News From Terre Haute, Indiana


December 6, 2012

Terre Haute sees big assessed value drop

T.H. Honey Creek Twp. falls more than $84M

TERRE HAUTE — Vigo County’s assessed value for real property has dropped more than $300 million, or 7.5 percent, with the largest drop hitting the city of Terre Haute.

The city — which includes Harrison Township, Terre Haute Honey Creek Township, Terre Haute Lost Creek Township, Terre Haute Otter Creek Township and Terre Haute Riley Township — accounted for more than 80 percent of the decrease.

Terre Haute Lost Creek and Terre Haute Otter Creek had assessed values increase 3.7 percent and 6.5 percent respectively, but Terre Haute Honey Creek dropped 32.7 percent, or more than $84.8 million in assessed value. Harrison Township fell more than $170 million in assessed value, an 11.68-percent drop. Terre Haute Riley dropped 17 percent, or $986,055 in assessed value.

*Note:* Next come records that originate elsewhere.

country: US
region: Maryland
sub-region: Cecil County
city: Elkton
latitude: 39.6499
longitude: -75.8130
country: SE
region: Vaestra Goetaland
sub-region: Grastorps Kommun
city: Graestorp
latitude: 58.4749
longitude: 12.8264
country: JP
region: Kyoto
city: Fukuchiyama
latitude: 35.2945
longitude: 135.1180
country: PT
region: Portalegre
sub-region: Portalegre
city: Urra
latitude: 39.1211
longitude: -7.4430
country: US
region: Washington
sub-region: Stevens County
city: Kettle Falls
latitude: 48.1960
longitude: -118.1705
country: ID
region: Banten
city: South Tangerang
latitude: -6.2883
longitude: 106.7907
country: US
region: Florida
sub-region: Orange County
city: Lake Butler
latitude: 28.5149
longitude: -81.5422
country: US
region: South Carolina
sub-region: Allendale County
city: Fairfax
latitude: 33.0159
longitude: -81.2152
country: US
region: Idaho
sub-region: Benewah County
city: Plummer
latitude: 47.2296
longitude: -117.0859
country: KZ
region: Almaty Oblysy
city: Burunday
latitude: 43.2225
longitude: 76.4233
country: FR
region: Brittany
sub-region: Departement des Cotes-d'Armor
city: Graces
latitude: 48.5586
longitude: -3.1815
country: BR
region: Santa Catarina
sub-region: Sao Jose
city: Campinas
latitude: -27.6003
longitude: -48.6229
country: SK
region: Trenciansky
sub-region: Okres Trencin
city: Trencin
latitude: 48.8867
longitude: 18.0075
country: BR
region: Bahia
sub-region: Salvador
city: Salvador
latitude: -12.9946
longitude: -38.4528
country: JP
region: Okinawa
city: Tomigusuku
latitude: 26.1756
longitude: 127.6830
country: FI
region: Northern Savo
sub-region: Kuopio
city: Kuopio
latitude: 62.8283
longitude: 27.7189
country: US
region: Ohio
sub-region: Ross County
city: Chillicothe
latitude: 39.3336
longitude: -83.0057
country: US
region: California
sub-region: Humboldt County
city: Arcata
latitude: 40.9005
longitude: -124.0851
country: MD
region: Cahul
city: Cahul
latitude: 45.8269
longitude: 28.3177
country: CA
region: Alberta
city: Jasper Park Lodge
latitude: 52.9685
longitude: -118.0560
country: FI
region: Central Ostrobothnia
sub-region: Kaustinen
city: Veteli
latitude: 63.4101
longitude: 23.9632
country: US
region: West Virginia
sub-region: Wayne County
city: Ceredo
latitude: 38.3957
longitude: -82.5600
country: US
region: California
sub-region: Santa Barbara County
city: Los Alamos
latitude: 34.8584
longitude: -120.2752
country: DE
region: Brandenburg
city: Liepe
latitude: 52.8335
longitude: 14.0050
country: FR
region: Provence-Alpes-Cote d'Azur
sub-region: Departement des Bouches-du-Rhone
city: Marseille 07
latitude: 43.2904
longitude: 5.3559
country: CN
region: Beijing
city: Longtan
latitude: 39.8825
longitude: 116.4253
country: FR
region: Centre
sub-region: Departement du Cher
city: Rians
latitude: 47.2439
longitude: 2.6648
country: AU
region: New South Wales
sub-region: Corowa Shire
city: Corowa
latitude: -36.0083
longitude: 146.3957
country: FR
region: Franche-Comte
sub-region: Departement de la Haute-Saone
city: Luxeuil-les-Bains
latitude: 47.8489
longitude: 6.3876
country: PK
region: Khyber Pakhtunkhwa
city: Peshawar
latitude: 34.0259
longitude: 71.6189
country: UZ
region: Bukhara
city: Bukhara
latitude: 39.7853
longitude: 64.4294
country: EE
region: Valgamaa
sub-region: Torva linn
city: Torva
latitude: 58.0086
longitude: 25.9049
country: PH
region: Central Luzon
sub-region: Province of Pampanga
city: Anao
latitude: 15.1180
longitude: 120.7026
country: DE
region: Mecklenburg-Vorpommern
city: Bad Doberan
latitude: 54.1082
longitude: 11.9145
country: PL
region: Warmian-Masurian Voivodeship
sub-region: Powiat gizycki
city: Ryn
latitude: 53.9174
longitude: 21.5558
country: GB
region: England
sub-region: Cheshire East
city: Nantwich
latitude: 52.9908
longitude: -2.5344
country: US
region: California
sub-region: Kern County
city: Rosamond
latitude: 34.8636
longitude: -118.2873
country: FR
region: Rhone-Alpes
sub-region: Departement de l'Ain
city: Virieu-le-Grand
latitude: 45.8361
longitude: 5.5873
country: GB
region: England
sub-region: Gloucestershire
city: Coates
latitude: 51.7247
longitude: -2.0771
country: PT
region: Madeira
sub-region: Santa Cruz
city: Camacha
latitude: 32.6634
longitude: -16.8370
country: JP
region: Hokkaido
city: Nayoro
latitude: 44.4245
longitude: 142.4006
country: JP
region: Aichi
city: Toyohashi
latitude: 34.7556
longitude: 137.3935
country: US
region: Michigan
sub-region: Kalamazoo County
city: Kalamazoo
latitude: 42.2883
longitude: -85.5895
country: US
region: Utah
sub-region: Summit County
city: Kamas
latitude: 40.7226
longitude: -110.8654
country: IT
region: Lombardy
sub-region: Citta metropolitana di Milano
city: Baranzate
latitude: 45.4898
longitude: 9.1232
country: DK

Such a drop in assessed value could result in the city having between $2 million and $3 million less in revenue next year, said Vigo County Auditor Tim Seprodi.

New state property trending values resulted in much of the lower assessed values. With a lower 2012 assessed value for properties, tax rates will likely increase for tax bills calculated for 2013, the auditor said.

However, whether that translates into higher tax payments for homeowners, apartment owners or businesses will not be known until spring next year when the Indiana Department of Local Government Finance finalizes tax rates and tax bills are prepared, Seprodi said. The county was among the last in the state to get its assessed values certified.

“Taxpayers will see an increase in tax rates, and some may see an increase in taxes even though their assessed values dropped,” Seprodi said.

The increases may likely push more taxpayers closer to or at state property tax cap limits, the auditor said.

Property taxes for homeowners are capped at 1 percent of their assessed value, while apartments are capped at 2 percent and commercial/business property are capped at 3 percent under state law. As an example, a home valued at $100,000 would be capped at $1,000 for property taxes.

Seprodi said officials with the Indiana Department of Local Government Finance recommended that municipalities and other taxing units in Vigo County configure their 2013 budgets on about 20 percent less revenue in anticipation of lower assessments.

“We did do a reduction” in anticipated revenue for 2013, Terre Haute City Controller Leslie Ellis said Wednesday. “However, once I receive the final certified assessed values, I can run it through our model and see where we are. If our tax rates increase, which it sounds like they will, our circuit breaker credit will be larger, so that means we will lose more revenue.

“What that dollar amount is right now, we don’t know. When we do know, we will work on the 2013 budget to adjust it accordingly,” Ellis said.

John Hildebrand, executive director of the Taxpayers Association of Vigo County, said the city will have to consider options, such as a pilot program whereby the Terre Haute Sanitary District will pay $2.1 million to the city in lieu of taxes to support services such as police and fire protection.

The Terre Haute City Council this month is also considering another action, transferring $2.1 million into the city’s general fund from the city’s portion of a countywide Economic Development Income Tax. The council is also considering a transfer of $3.5 million from its Rainy Day fund into the city’s general fund.

Hildebrand said the city should also consider other options, such as implementing a trash fee that would generate as much as $2.6 million for the city. “I think that this makes it more imperative that the trash expense be taken out of the city’s general fund, as the city is getting less money,” he said.

Hildebrand said property tax caps, while likely not intended, “has money shrinking faster than municipalities can respond to.”